─── Texto ───

Arrebato, de Iván Zulueta, Película de Oro

  • Eusebio Poncela, Cecilia Roth y Will More protagonizaron en 1979 esta película que se sumerge en el poder autodestructivo de la droga · El cineasta recogerá la Biznaga el próximo 7 de abril en el Cervantes

La organización del Festival de Málaga ha elegido como La Película de Oro de la próxima cita, Arrebato, una cinta que la libertad creativa de Iván Zulueta convirtió en título de culto en la historia moderna del cine español. El realizador recogerá la Biznaga de Plata el 7 de abril en una gala que acogerá el Teatro Cervantes.

Como anticipo de la gran movida de los 80, en 1979, el cineasta vasco realizó un experimento visual, poético e inquietante que en poco tiempo se convirtió en referencia para una generación. La imaginación suplió los problemas de financiación y planificación que tuvo Zulueta para hacer su segundo largometraje y el último, hasta la fecha. Luego se convirtió en un director maldito.

Extraña y considerada como la película más perturbadora de la década, Arrebato se estrenó en 1980 en el Cine Azul de Madrid. Frente a la cámara de Zulueta se dejaron retratar unos jóvenes Eusebio Poncela y Cecilia Roth, acompañados de Will More, Marta Fernández-Muro, Carmen Giralt, Luis Ciges y Antonio Gasset. Con estos actores el realizador vasco quiso hablar del cine dentro del cine, del poder autodestructivo de la droga, insinuando el paralelismo entre ambos mundos como un refugio para los que se niegan a crecer.

El argumento se centra en la historia de un director de cine de terror que ha terminado su segunda película pero que se siente insatisfecho por diversas razones. Su relación con el cine no es como se esperaba y, además, ha roto con su pareja. Entonces recibirá una carta y un paquete de un joven cineasta cuya inquietante personalidad le desconcierta.

─── Datos aportados ───

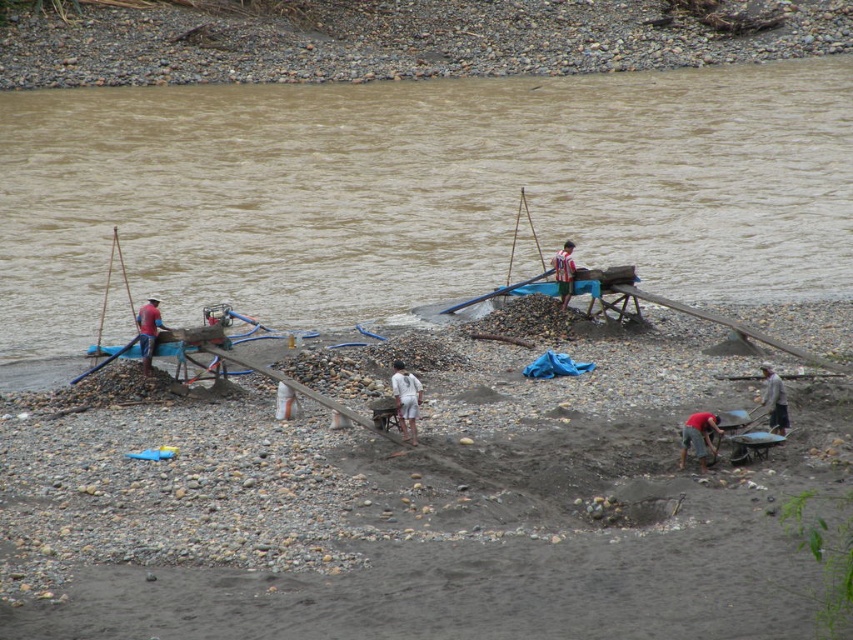
You are a safety inspector at the construction site. You see the brown muddy water at center and the red fabric shirt at lower right. Which object is located above the other?

The brown muddy water at center is positioned over red fabric shirt at lower right, so the brown muddy water at center is above the red fabric shirt at lower right.

You are a construction worker standing at the riverbank. You need to reach a specific point marked at coordinates point (775,401). Your supervisor says you can only move forward 60 feet. Can you reach the point?

The distance of point (775,401) from viewer is 71.63 feet, so you cannot reach it since moving forward 60 feet is insufficient to cover the 71.63 feet distance.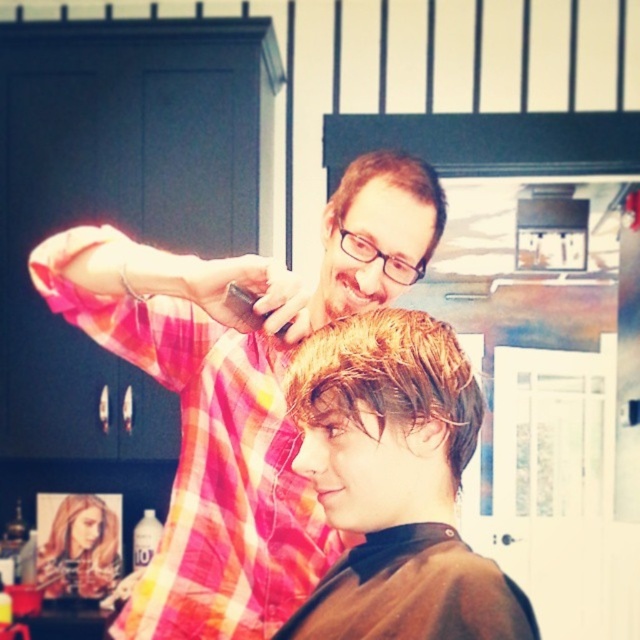
Does shiny blonde hair at center appear on the left side of blonde hair at upper left?

In fact, shiny blonde hair at center is to the right of blonde hair at upper left.

Does shiny blonde hair at center have a greater width compared to blonde hair at upper left?

No, shiny blonde hair at center is not wider than blonde hair at upper left.

Is point (330, 326) more distant than point (65, 593)?

No, it is in front of (65, 593).

The image size is (640, 640). In order to click on shiny blonde hair at center in this screenshot , I will do `click(388, 380)`.

Does point (54, 310) come farther from viewer compared to point (337, 196)?

Yes, it is behind point (337, 196).

Between pink plaid shirt at upper left and matte black hair clipper at upper center, which one appears on the right side from the viewer's perspective?

From the viewer's perspective, matte black hair clipper at upper center appears more on the right side.

The height and width of the screenshot is (640, 640). Find the location of `pink plaid shirt at upper left`. pink plaid shirt at upper left is located at coordinates (237, 392).

Is shiny blonde hair at center bigger than matte black hair clipper at upper center?

No, shiny blonde hair at center is not bigger than matte black hair clipper at upper center.

Is shiny blonde hair at center positioned at the back of matte black hair clipper at upper center?

No, it is in front of matte black hair clipper at upper center.

Locate an element on the screen. This screenshot has width=640, height=640. shiny blonde hair at center is located at coordinates (388, 380).

Identify the location of shiny blonde hair at center. The image size is (640, 640). (388, 380).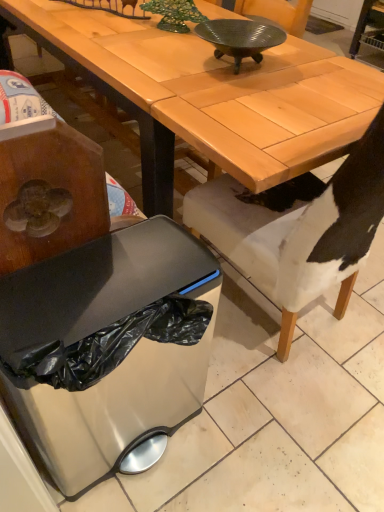
Question: Does metallic ribbed bowl at center lie in front of white fabric chair at lower right?

Choices:
 (A) no
 (B) yes

Answer: (A)

Question: Is metallic ribbed bowl at center positioned with its back to white fabric chair at lower right?

Choices:
 (A) no
 (B) yes

Answer: (A)

Question: Is metallic ribbed bowl at center taller than white fabric chair at lower right?

Choices:
 (A) no
 (B) yes

Answer: (A)

Question: From a real-world perspective, is metallic ribbed bowl at center under white fabric chair at lower right?

Choices:
 (A) no
 (B) yes

Answer: (A)

Question: Does metallic ribbed bowl at center have a smaller size compared to white fabric chair at lower right?

Choices:
 (A) yes
 (B) no

Answer: (A)

Question: Can you confirm if metallic ribbed bowl at center is positioned to the right of white fabric chair at lower right?

Choices:
 (A) no
 (B) yes

Answer: (A)

Question: From the image's perspective, is matte wood desk at center located above white fabric chair at lower right?

Choices:
 (A) no
 (B) yes

Answer: (B)

Question: Is the depth of matte wood desk at center less than that of white fabric chair at lower right?

Choices:
 (A) yes
 (B) no

Answer: (B)

Question: Does matte wood desk at center have a smaller size compared to white fabric chair at lower right?

Choices:
 (A) yes
 (B) no

Answer: (B)

Question: From the image's perspective, does matte wood desk at center appear lower than white fabric chair at lower right?

Choices:
 (A) yes
 (B) no

Answer: (B)

Question: From a real-world perspective, is matte wood desk at center located higher than white fabric chair at lower right?

Choices:
 (A) no
 (B) yes

Answer: (A)

Question: Is matte wood desk at center behind white fabric chair at lower right?

Choices:
 (A) no
 (B) yes

Answer: (B)

Question: Is matte wood desk at center positioned behind satin silver trash can at lower left?

Choices:
 (A) yes
 (B) no

Answer: (A)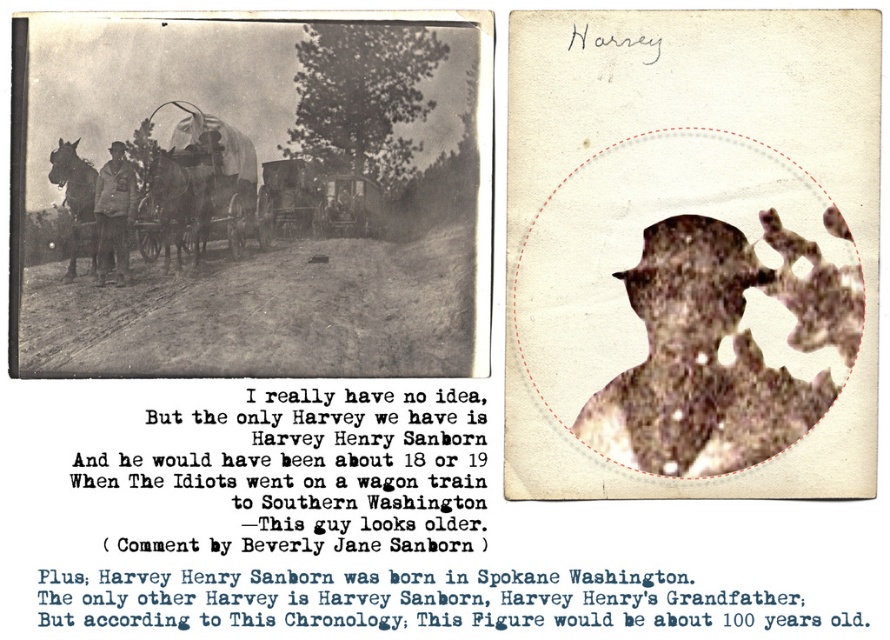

───

*Tareas*.
[1] Enumera todos los actores que aparecen nombrados en el texto sobre Arrebato.
[2] Transcribe de forma literal el fragmento del texto sobre Arrebato que va de "La organización del" a "un director maldito.".
Para resolver las tareas, usa únicamente el texto.

*Soluciones*.
[1] Eusebio Poncela, Cecilia Roth, Will More, Marta Fernández-Muro, Carmen Giralt, Luis Ciges y Antonio Gasset.

[2]
La organización del Festival de Málaga ha elegido como La Película de Oro de la próxima cita, Arrebato, una cinta que la libertad creativa de Iván Zulueta convirtió en título de culto en la historia moderna del cine español. El realizador recogerá la Biznaga de Plata el 7 de abril en una gala que acogerá el Teatro Cervantes.

Como anticipo de la gran movida de los 80, en 1979, el cineasta vasco realizó un experimento visual, poético e inquietante que en poco tiempo se convirtió en referencia para una generación. La imaginación suplió los problemas de financiación y planificación que tuvo Zulueta para hacer su segundo largometraje y el último, hasta la fecha. Luego se convirtió en un director maldito.